## Try it
Each record that follows should be repeated exactly, minus any images.

___ Task inputs ___

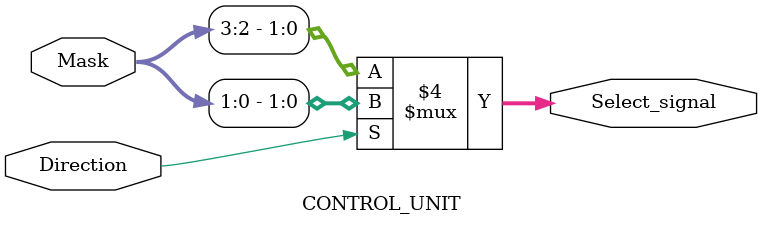
<source format=sv>
`timescale 1ns/1ps
module CONTROL_UNIT(Mask,Direction,Select_signal);

	input logic [3:0]Mask;
	input logic Direction;
	
	output logic [1:0]Select_signal;
	
	always @(Direction,Mask)
	begin
		if(Direction == 0)
			//反向传播控制信号
			Select_signal = Mask[3:2];
		else 
		begin
			//前向传播控制信号
			Select_signal = Mask[1:0];
		end
	end
endmodule 
</source>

___

## Exercise output
<source format=sv>
`timescale 1ns/1ps
module CONTROL_UNIT(Mask,Direction,Select_signal);

	input logic [3:0]Mask;
	input logic Direction;
	
	output logic [1:0]Select_signal;
	
	always @(Direction,Mask)
	begin
		if(Direction == 0)
			//反向传播控制信号
			Select_signal = Mask[3:2];
		else 
		begin
			//前向传播控制信号
			Select_signal = Mask[1:0];
		end
	end
endmodule 
</source>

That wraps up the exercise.